Data to examine =
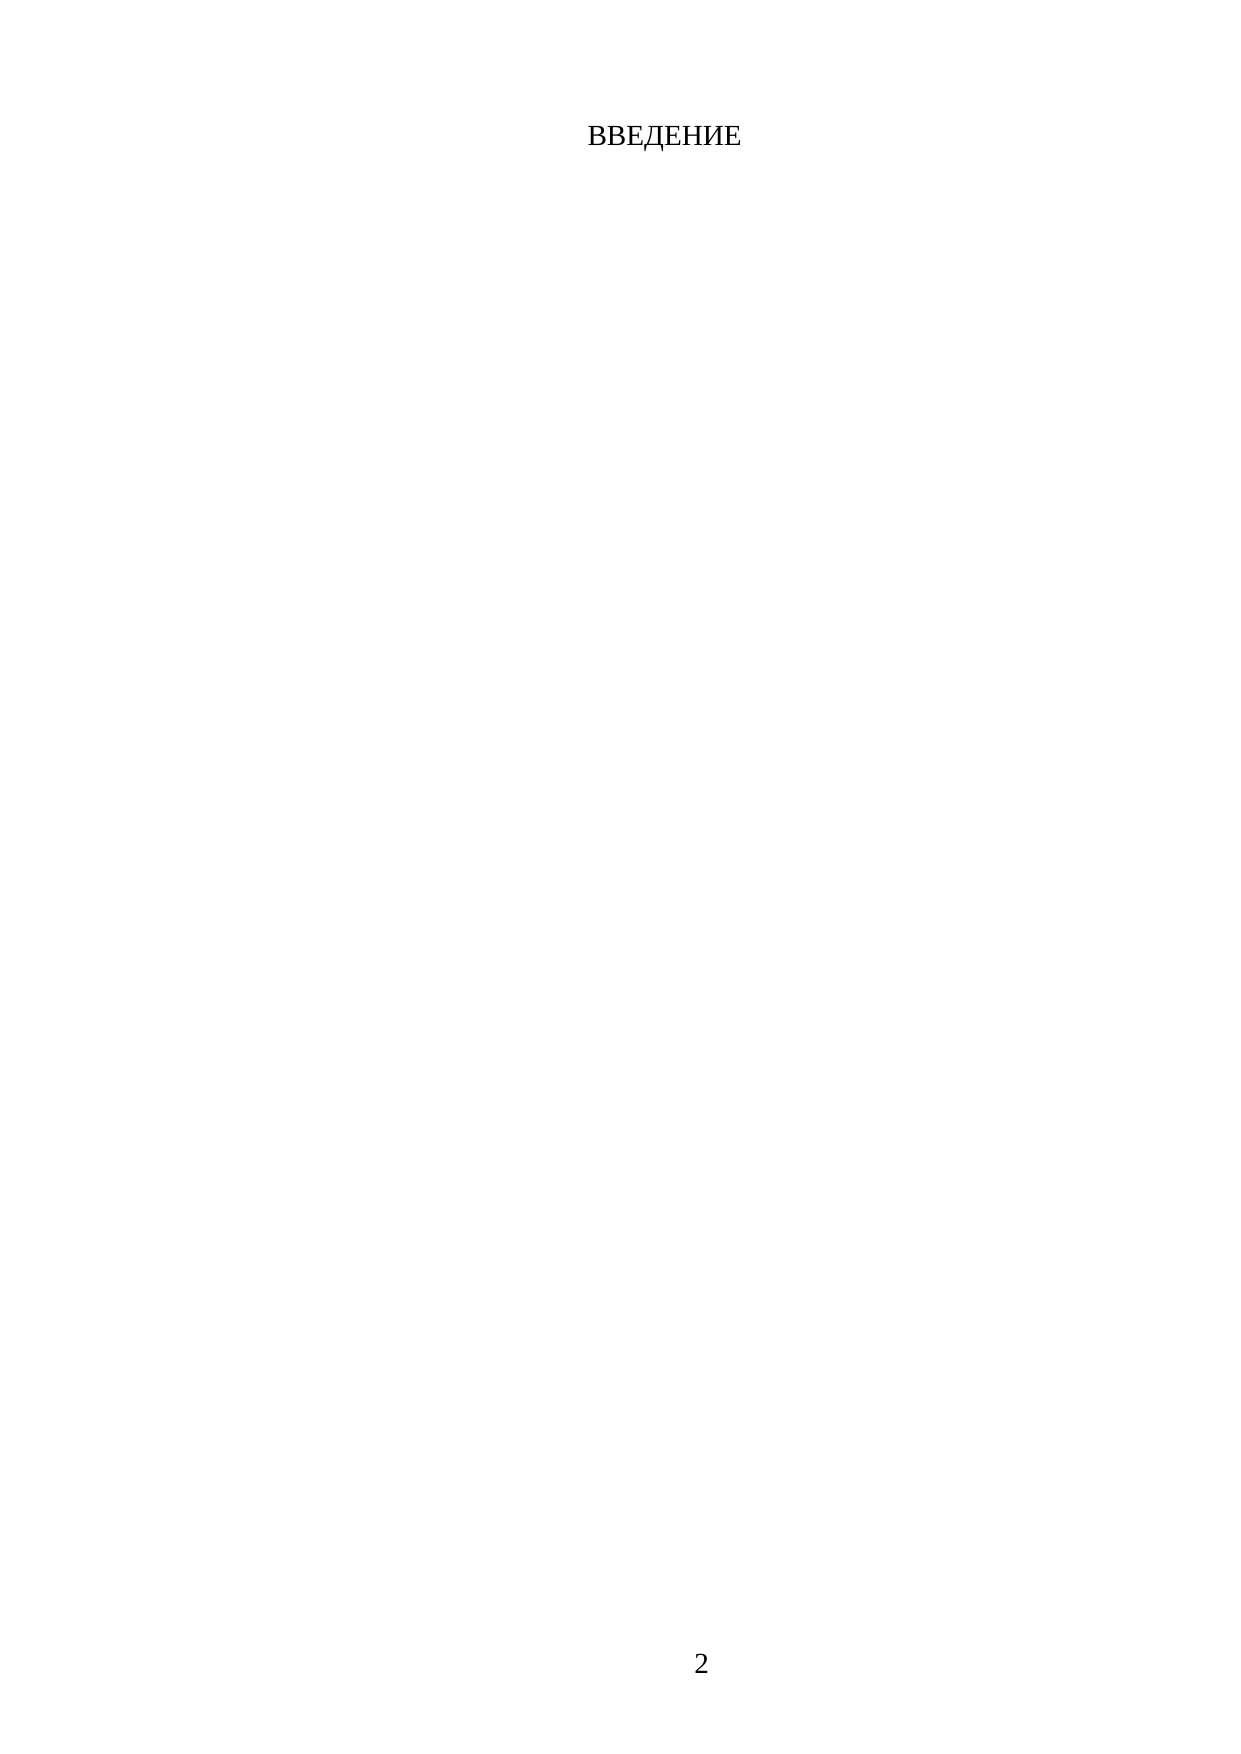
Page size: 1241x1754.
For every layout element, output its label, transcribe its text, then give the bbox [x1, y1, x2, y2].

text ВВЕДЕНИЕ [177, 118, 1152, 152]
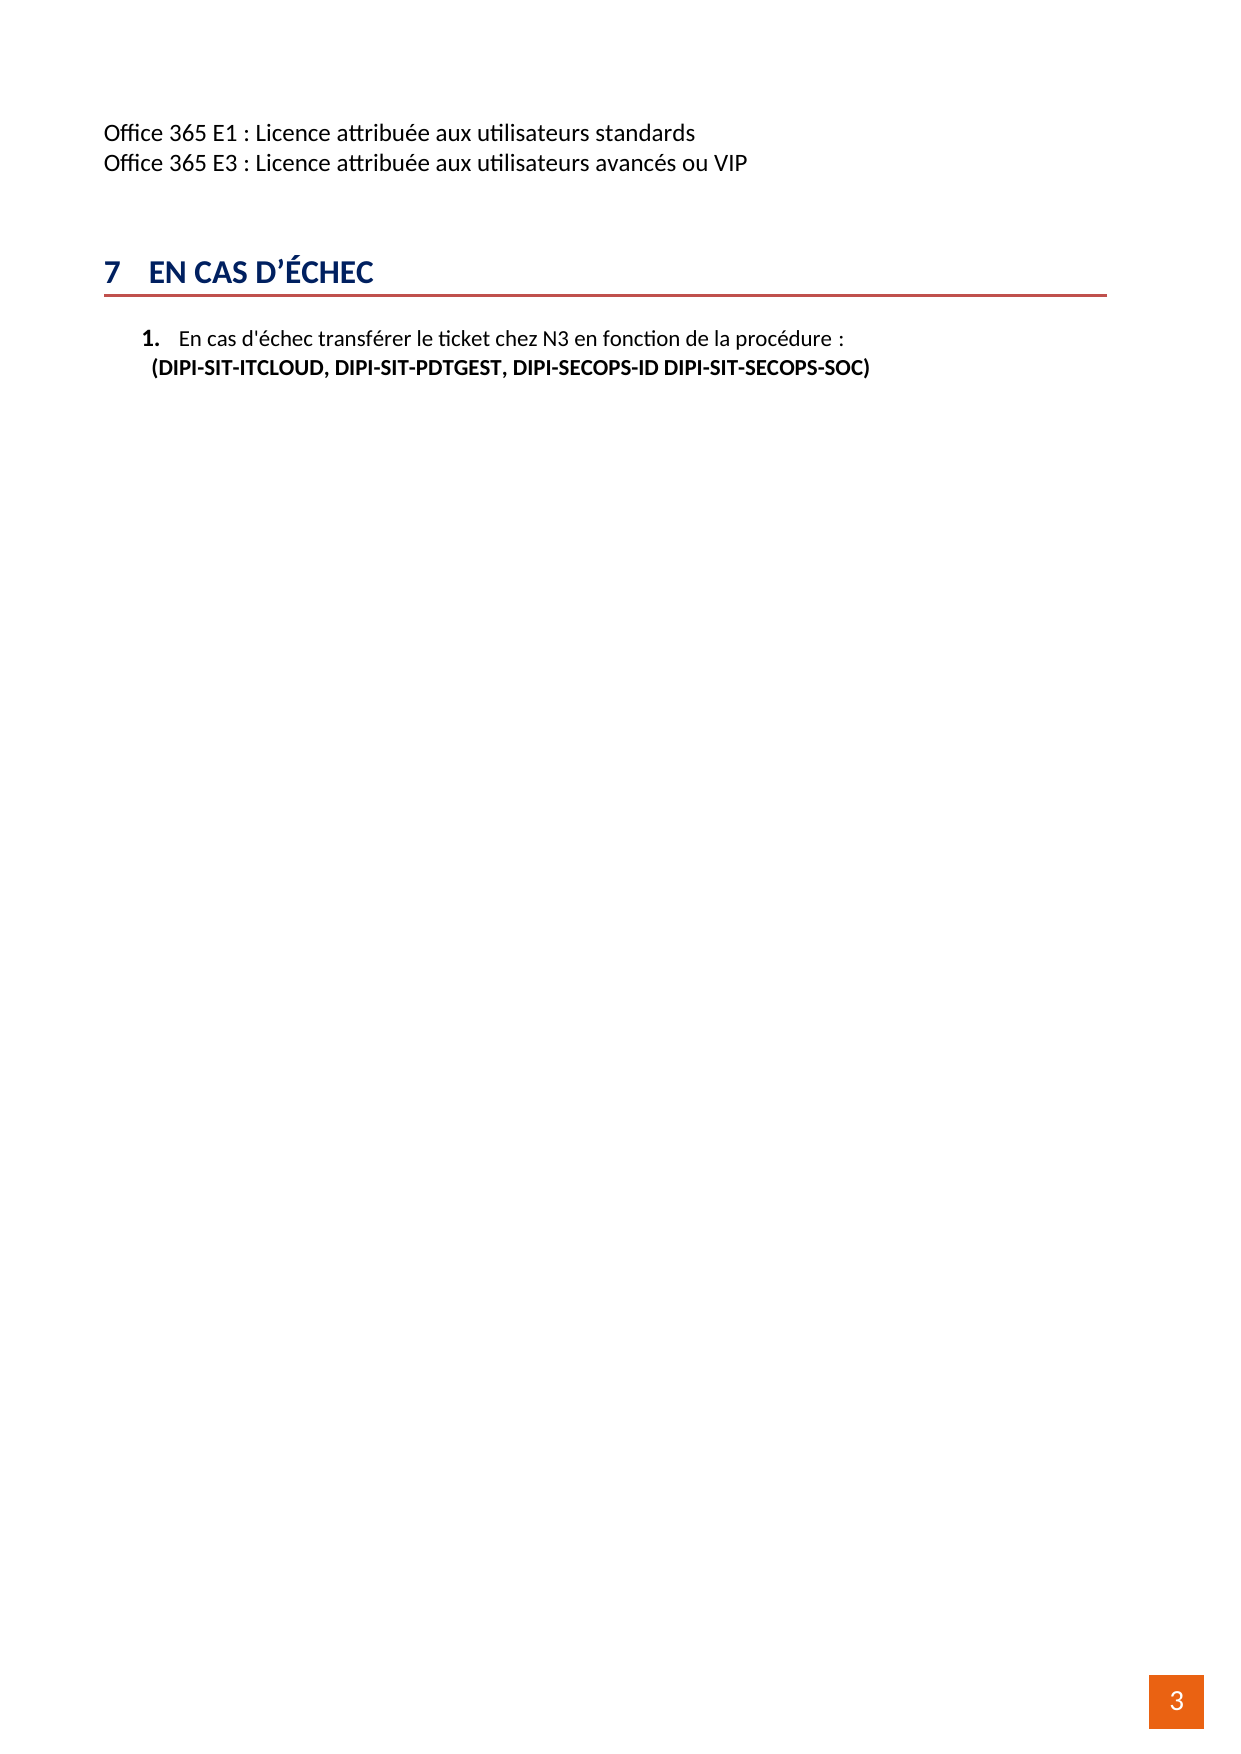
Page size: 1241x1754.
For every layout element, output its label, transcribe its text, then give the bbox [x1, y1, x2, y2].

subtitle En cas d’échec [103, 251, 1107, 297]
text Office 365 E3 : Licence attribuée aux utilisateurs avancés ou VIP [103, 147, 1107, 178]
list En cas d'échec transférer le ticket chez N3 en fonction de la procédure : [141, 322, 1107, 353]
text (DIPI-SIT-ITCLOUD, DIPI-SIT-PDTGEST, DIPI-SECOPS-ID DIPI-SIT-SECOPS-SOC) [141, 353, 1107, 381]
text Office 365 E1 : Licence attribuée aux utilisateurs standards [103, 117, 1107, 147]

Request = The records above should be returned exactly, with only their pictures held back.

Solution below =
Page size: 1241x1754.
For every layout element, output its label, transcribe its text, then give the bbox [x1, y1, x2, y2].

text ВВЕДЕНИЕ [177, 118, 1152, 152]
Page size: 1241x1754.
For every layout element, output its label, transcribe its text, then give the bbox [x1, y1, x2, y2].

subtitle En cas d’échec [103, 251, 1107, 297]
text Office 365 E3 : Licence attribuée aux utilisateurs avancés ou VIP [103, 147, 1107, 178]
list En cas d'échec transférer le ticket chez N3 en fonction de la procédure : [141, 322, 1107, 353]
text (DIPI-SIT-ITCLOUD, DIPI-SIT-PDTGEST, DIPI-SECOPS-ID DIPI-SIT-SECOPS-SOC) [141, 353, 1107, 381]
text Office 365 E1 : Licence attribuée aux utilisateurs standards [103, 117, 1107, 147]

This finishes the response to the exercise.